_DATA SUPPLIED:_
----
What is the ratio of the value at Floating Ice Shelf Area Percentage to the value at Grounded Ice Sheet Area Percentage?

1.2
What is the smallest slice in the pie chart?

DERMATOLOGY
----
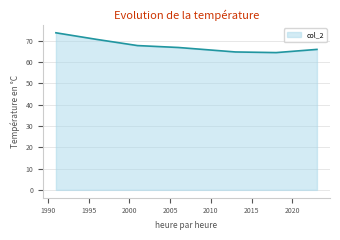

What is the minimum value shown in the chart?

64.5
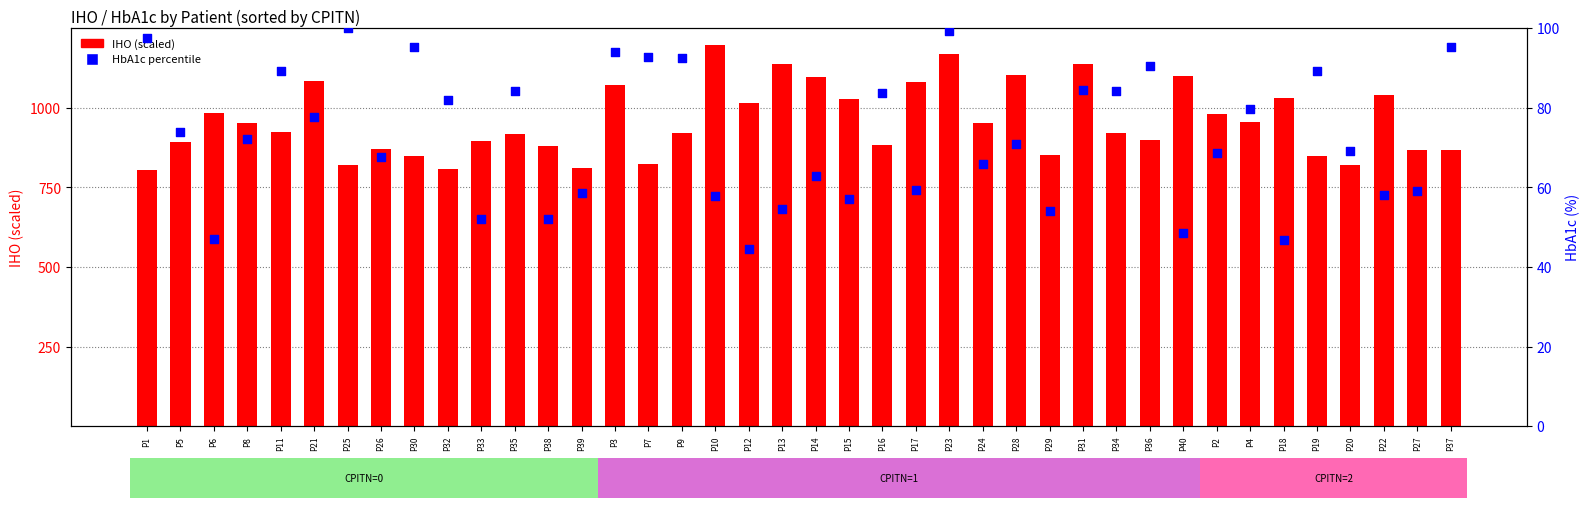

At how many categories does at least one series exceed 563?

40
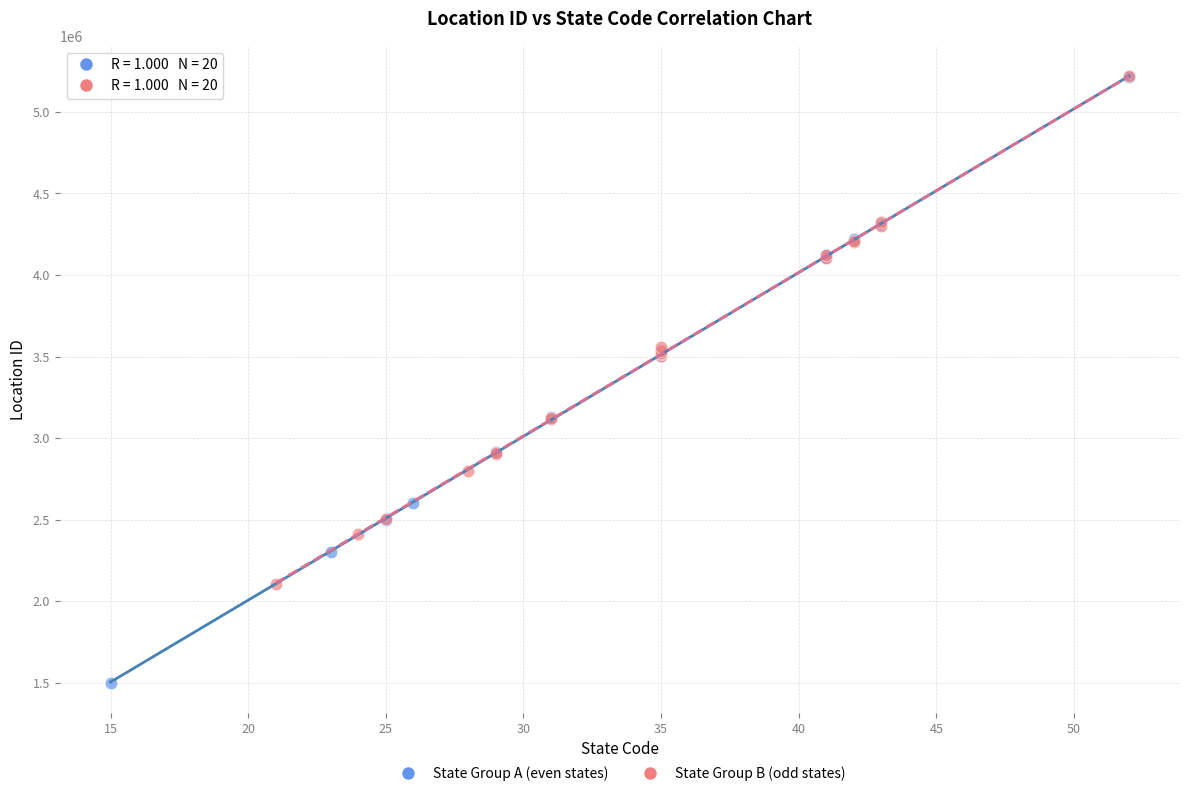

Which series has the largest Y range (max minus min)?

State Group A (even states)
----
_EXERCISE DIRECTIONS:_ Copy out the lines from the one containing "Which series has" through the one containing "State Group A (even states)", inclusive, with no changes.

_TASK OUTPUT:_
Which series has the largest Y range (max minus min)?

State Group A (even states)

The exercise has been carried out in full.